- **SHORT PROBLEM 1**: Can you repeat the rows from the line with "cyan semicircle: moved 28" to the line with "cyan semicircle: moved 2 px left, 2 px up", both lines included and the pictures left out?

- **PASSAGE SHOWN**:

Many procedures, say factor analysis, regression – automatically drop observations with missing data. Survival analysis procedures don’t work exactly the same way.
I am telling you this because it is a mistake I have seen people make who were familiar with other statistical procedures, and I can only presume in a hurry. Their solution to not knowing the length of survival time for some of their subjects was to drop those for whom the data are unknown.
Let’s try this with a data set I have laying around. I only use those observations for which I have complete data, that is, I know the survival time. It gives me the following information on survival time in days.
Mean Standard Error
360.934 22.183
Quartile Estimates
95% Confidence
Percent Estimate Transform [Lower Upper)
75 532.00 LOGLOG 489.00 612.00
50 308.00 LOGLOG 244.00 393.00
25 167.00 LOGLOG 117.00 193.00
Easy. right? The mean survival time is 360 days. The median is 308 days.
However, this is only using those people for whom we have a survival time. What about the other people? When I include EVERYONE, whether they died or not, I get the following
Mean | Standard Error |
431.466 | 22.506 |
So, is this the correct value then? Are these the correct percentile points?
Percent | Point Estimate |
Transform | [Lower | Upper) |
75 | 652.00 | LOGLOG | 560.00 | 755.00 |
50 | 428.00 | LOGLOG | 341.00 | 512.00 |
25 | 192.00 | LOGLOG | 157.00 | 237.00 |
Well, not exactly. In fact, if you are using SAS, you will see this helpful note in your log
The mean survival time and its standard error were underestimated because the largest observation was censored and the estimation was restricted to the largest event time.
In my sample data set, 25% of the observations were censored, that is, we don’t know when they died.
Can we then say that the median survival rate really is 428 days? Okay, the mean is not correct because those 25% some of them may have died years later. What about the median? The answer is, “It depends.”

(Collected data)
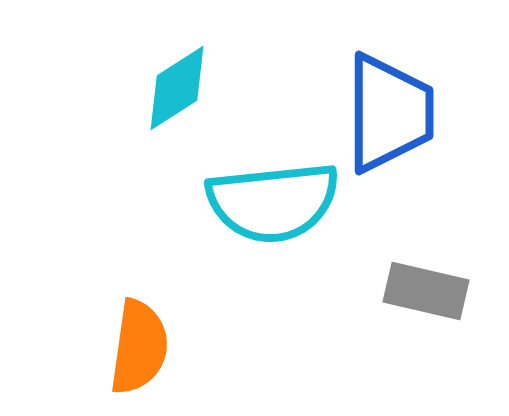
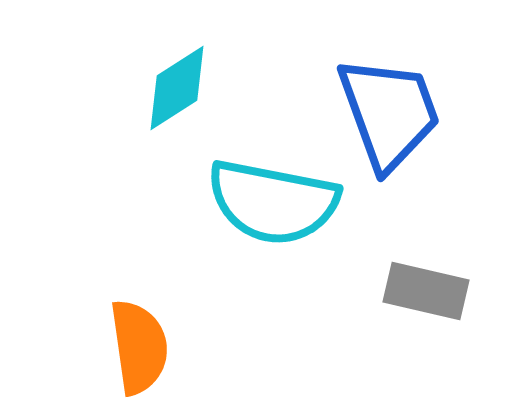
blue trapezoid: rotated 20 degrees counterclockwise
cyan semicircle: rotated 17 degrees clockwise
orange semicircle: rotated 16 degrees counterclockwise
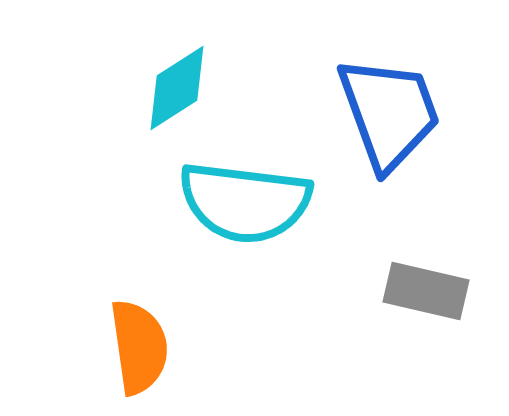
cyan semicircle: moved 28 px left; rotated 4 degrees counterclockwise
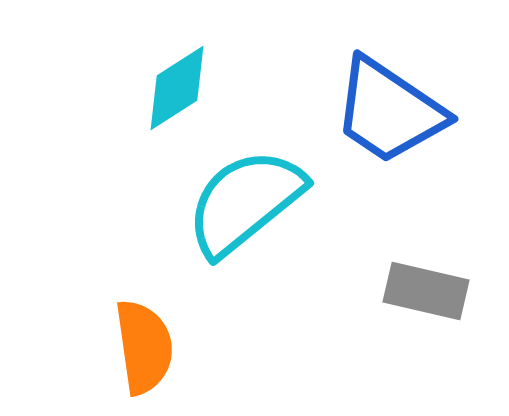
blue trapezoid: moved 2 px up; rotated 144 degrees clockwise
cyan semicircle: rotated 134 degrees clockwise
orange semicircle: moved 5 px right
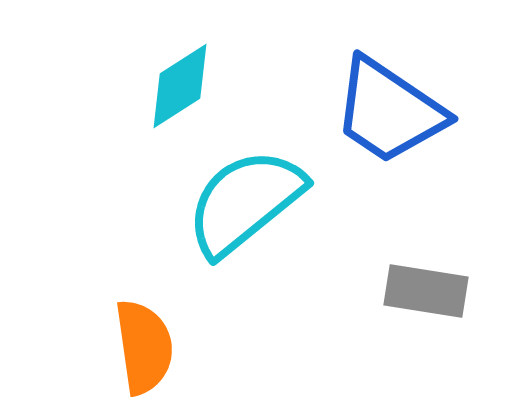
cyan diamond: moved 3 px right, 2 px up
gray rectangle: rotated 4 degrees counterclockwise
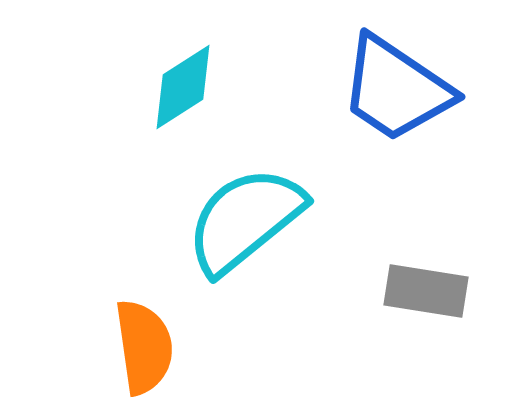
cyan diamond: moved 3 px right, 1 px down
blue trapezoid: moved 7 px right, 22 px up
cyan semicircle: moved 18 px down
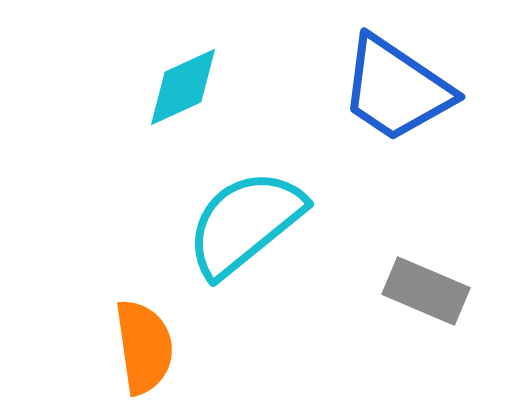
cyan diamond: rotated 8 degrees clockwise
cyan semicircle: moved 3 px down
gray rectangle: rotated 14 degrees clockwise
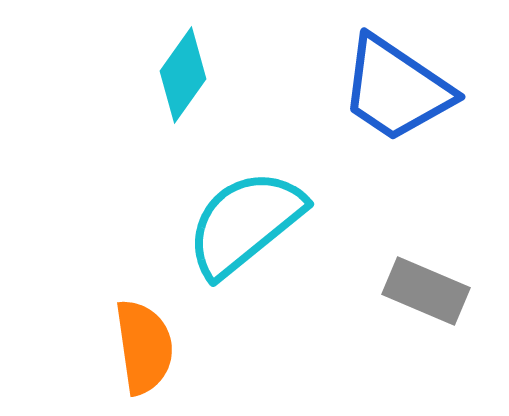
cyan diamond: moved 12 px up; rotated 30 degrees counterclockwise
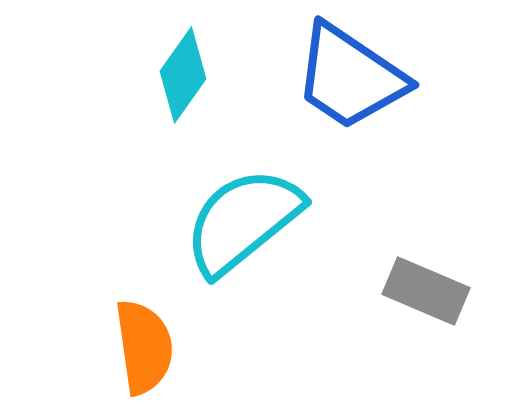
blue trapezoid: moved 46 px left, 12 px up
cyan semicircle: moved 2 px left, 2 px up
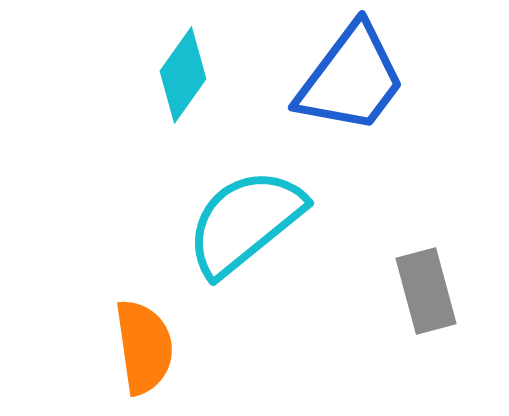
blue trapezoid: moved 1 px right, 2 px down; rotated 87 degrees counterclockwise
cyan semicircle: moved 2 px right, 1 px down
gray rectangle: rotated 52 degrees clockwise
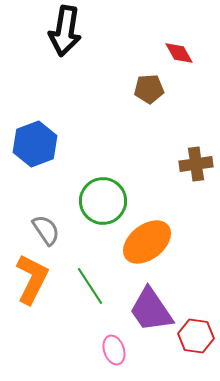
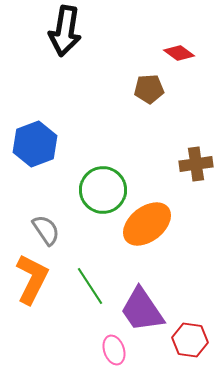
red diamond: rotated 24 degrees counterclockwise
green circle: moved 11 px up
orange ellipse: moved 18 px up
purple trapezoid: moved 9 px left
red hexagon: moved 6 px left, 4 px down
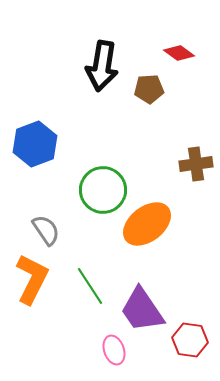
black arrow: moved 37 px right, 35 px down
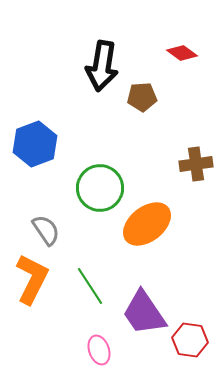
red diamond: moved 3 px right
brown pentagon: moved 7 px left, 8 px down
green circle: moved 3 px left, 2 px up
purple trapezoid: moved 2 px right, 3 px down
pink ellipse: moved 15 px left
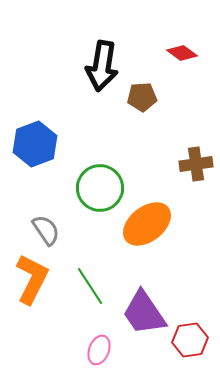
red hexagon: rotated 16 degrees counterclockwise
pink ellipse: rotated 40 degrees clockwise
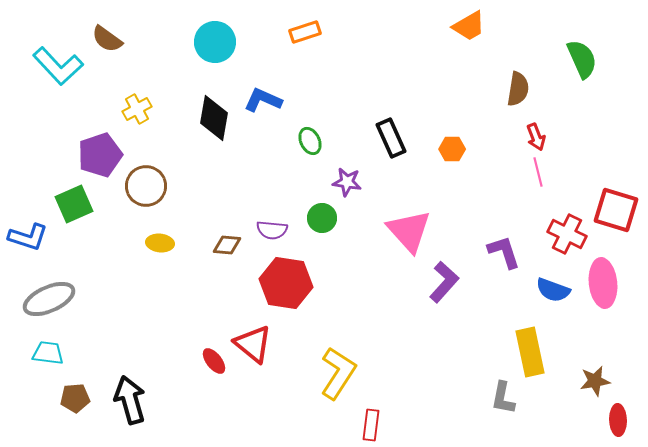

- **SHORT PROBLEM 2**: Would you reproduce the passage on survival analysis word for word, from "75 532.00 LOGLOG" to "correct percentile points?"?

- **RIGHT ANSWER 1**:
cyan semicircle: moved 28 px left; rotated 4 degrees counterclockwise
blue trapezoid: moved 2 px up; rotated 144 degrees clockwise
cyan semicircle: rotated 134 degrees clockwise
orange semicircle: moved 5 px right
cyan diamond: moved 3 px right, 2 px up
gray rectangle: rotated 4 degrees counterclockwise
cyan diamond: moved 3 px right, 1 px down
blue trapezoid: moved 7 px right, 22 px up
cyan semicircle: moved 18 px down
cyan diamond: rotated 8 degrees clockwise
cyan semicircle: moved 3 px down
gray rectangle: rotated 14 degrees clockwise
cyan diamond: moved 12 px up; rotated 30 degrees counterclockwise
blue trapezoid: moved 46 px left, 12 px up
cyan semicircle: moved 2 px left, 2 px up

- **RIGHT ANSWER 2**:
75 532.00 LOGLOG 489.00 612.00
50 308.00 LOGLOG 244.00 393.00
25 167.00 LOGLOG 117.00 193.00
Easy. right? The mean survival time is 360 days. The median is 308 days.
However, this is only using those people for whom we have a survival time. What about the other people? When I include EVERYONE, whether they died or not, I get the following
Mean | Standard Error |
431.466 | 22.506 |
So, is this the correct value then? Are these the correct percentile points?